Auteur : Lincoln Child
Editeur : Ombres Noires/J’ai Lu
Genre : Thriller
Résumé :
Jeremy Logan, énigmologue de renom, est appelé dans un manoir du Rhode Island pour comprendre le suicide inexpliqué de Willard Strachey, un éminent informaticien. En menant l’enquête, Logan découvre une pièce dissimulée aux sombres secrets.
Avis :
Difficilement dissociable de Douglas Preston, Lincoln Child offre de temps à autre quelques incursions littéraires en solitaire. Après les profondeurs abyssales de Deep Storm et l’exotisme de La troisième porte, on retrouve l’énigmologue Jeremy Logan pour une nouvelle aventure au pays de l’étrange. S’il était assez facile de cerner les thématiques développées dans les précédents romans, ici on reste volontairement évasif pour susciter la curiosité. Loin d’être un argument marketing maladroit et au vu du passif de l’auteur, l’on se dit que dissimuler le sujet principal sous couvert de phénomènes paranormaux ne peut qu’intriguer. Derrière un titre tout aussi obscur, le nouveau livre de Lincoln Child se révèle-t-il à la hauteur de nos attentes ?

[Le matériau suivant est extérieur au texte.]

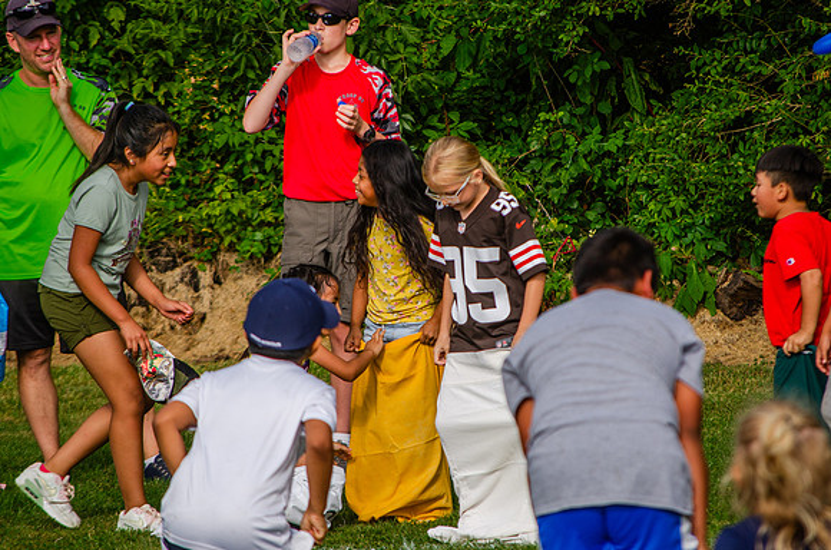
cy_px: 275
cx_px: 416
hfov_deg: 7.9
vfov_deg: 5.2
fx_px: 6046
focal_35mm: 262
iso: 200
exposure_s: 1/640
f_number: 6.3
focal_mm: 175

Après une sympathique incursion présentant la dernière énigme résolue de Logan (Le monstre du Loch Ness existe-t-il ?), l’histoire tranche avec un environnement plus classique que les précédents volets. Destination Rhode Island, le plus petit état des États-Unis, pour un vieux manoir abritant un centre de recherches hébergeant des scientifiques surdouées. Dès lors, une bonne partie du récit se cantonne aux codes du huis clos avec un cadre restreint (sans pour autant être fermé) pour mener les investigations. Des circonstances étranges, des comportements qui le sont davantage et des morts inexpliquées offrent un prétexte appréciable pour se laisser prendre au jeu.

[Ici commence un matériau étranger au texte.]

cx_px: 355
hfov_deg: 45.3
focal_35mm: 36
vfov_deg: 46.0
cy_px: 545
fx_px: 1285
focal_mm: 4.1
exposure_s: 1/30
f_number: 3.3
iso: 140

Alourdie par une atmosphère pesante, l’intrigue oscille constamment entre l’impression de modernité et un sentiment désuet propre au lieu. Mobilier, architecture et personnages semblent provenir d’une autre époque, sans doute est-ce le fait d’être coupé du monde qui en résume la cause. Sans être archaïque ou vieillot, le style de l’auteur ajoute un certain raffinement à l’histoire, à tel point qu’on croit à certains moments plonger dans un roman victorien. En ce sens, le choix de l’état du Rhode Island n’est probablement pas un hasard pour mettre en exergue un récit où le suspense arpente la lisière du fantastique. La frontière est mince surtout quand on traite de phénomènes paranormaux ou de fantômes.
Toujours est-il que la vétusté des lieux contraste avec la vivacité d’esprit où des scientifiques de renom effectuent des recherches novatrices dans tous les domaines imaginables. Par exemple, l’informatique quantique ou la force ecténique. Autant de sujets peu connus du grand public qui entre en ligne de compte dans la résolution de l’énigme centrale. Il est vrai qu’une bonne partie du livre se cantonne à faire le tour de l’institut Lux pour interroger les témoins. Cet aspect répétitif s’oublie assez vite étant donné que les dialogues se révèlent accessibles et entraînants. Lors de la progression, on s’octroie même quelques sorties en dehors du manoir pour élargir le champ des recherches.
Le rythme, lui, se montre assez timoré quand il s’agit d’implanter quelques péripéties et autres scènes d’action. Projet Sin privilégie avant tout la réflexion et l’exercice cérébral pour démêler le nœud du problème. Au regard des maigres éléments de départ, la structure du livre se jalonne de révélations éparses afin de ménager le suspense. Étant donné que ces dernières arrivent au compte-gouttes, on se rapproche grandement d’une enquête policière classique. D’ailleurs, les méthodes méticuleuses (esprit analytique, objectivité, rigueur dans les interrogatoires…) de Logan sont similaires sur bien des points à celle d’un policier ou d’un détective privé.
Au final, Projet Sin confirme l’originalité des aventures de Jeremy Logan. Des thématiques peu mises en avant, un mystère en apparence insoluble et une narration entraînante confèrent à ce thriller aux frontières du fantastique un sentiment d’étrangeté. Chaque élément, chaque fait, contribue à épaissir un peu plus cette ambiance sombre, presque angoissante, qu’on retrouve surtout dans les récits du XIXe siècle. Avec une certaine habileté, Lincoln Child parvient à conjuguer l’efficacité d’une histoire bien construite à une singulière façon d’appréhender les avancées scientifiques. Coincé entre la modernité des propos et le charme désuet du cadre (le maniérisme des protagonistes y est aussi pour beaucoup), il en ressort un livre intrigant qui n’hésite pas à solliciter l’intelligence du lecteur.